Tuesday December 31, 2013 6:42 pm
My one big 2014 wish for the tech sector: Bring back privacy
One of my journalist friends, Monica Guzman, sent me an email asking what I'm looking forward to for 2014 as it pertains to technology and gadgets. There's a lot that I'm looking forward to, since I see 2014 as a marquee year--one that we will look back on as having brought us devices and convergence that we've been waiting for, for years. However, when I thought about it more, there was one thing that was more important to me. Here's how I responded:
I firmly believe that 2014 is going to be a marquee year in technology. I'm looking forward to things like the iPhone 6, Apple iWatch, Google Glass going on sale to the general public, the Surface Watch, the maturation of the Xbox One and Playstation 4, the spread of gigabit Internet, the next versions of iOS, OS X, Windows, Android, and Windows Phone...and that's not even everything.

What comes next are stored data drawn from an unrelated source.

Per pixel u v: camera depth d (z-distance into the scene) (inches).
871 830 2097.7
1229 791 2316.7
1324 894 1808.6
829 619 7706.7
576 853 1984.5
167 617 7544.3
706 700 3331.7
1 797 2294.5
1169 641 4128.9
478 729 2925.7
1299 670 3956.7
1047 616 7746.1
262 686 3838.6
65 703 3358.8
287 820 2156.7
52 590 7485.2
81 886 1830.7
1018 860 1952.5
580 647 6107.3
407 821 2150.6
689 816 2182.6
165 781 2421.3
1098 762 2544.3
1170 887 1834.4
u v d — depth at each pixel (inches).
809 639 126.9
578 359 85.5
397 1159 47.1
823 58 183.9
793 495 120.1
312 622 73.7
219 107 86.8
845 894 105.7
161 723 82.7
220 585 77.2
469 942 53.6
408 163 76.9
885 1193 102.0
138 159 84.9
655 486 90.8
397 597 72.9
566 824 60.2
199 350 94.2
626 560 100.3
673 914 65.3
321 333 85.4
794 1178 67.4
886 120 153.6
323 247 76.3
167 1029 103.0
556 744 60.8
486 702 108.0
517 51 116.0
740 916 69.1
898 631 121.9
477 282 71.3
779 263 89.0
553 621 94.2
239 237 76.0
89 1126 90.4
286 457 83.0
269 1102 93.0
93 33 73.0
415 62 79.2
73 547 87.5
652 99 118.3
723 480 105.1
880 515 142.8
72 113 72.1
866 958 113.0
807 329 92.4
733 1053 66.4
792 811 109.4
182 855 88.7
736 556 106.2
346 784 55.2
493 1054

The thing is, though, even though I am ridiculously excited about all of this, the fact is that there is one thing that I really hope makes it to the forefront of people's attention this year: privacy. I'm not talking about things like Facebook privacy settings or whether you should set your Twitter account to public or private--I'm talking about our government rampantly spying on its citizens just because, well...they can.
Technology has enabled advances in so many areas, and has empowered so many people over the past five years, but unfortunately, it's also currently being used in nefarious ways that threaten the very definition of privacy going forward. I truly hope that this year, we can take a step back and reevaluate our feelings about government spying. I've recently found that every time a new story is published about yet another way the government is spying on us, I roll my eyes and say to myself "Of course...why am I not surprised?" But that's the wrong feeling to have. I shouldn't just give a breathy sigh, shake my head, and then continue to go about my day. That just says I don't like it, but not enough to try to do something about it.
This year, let's do something about it.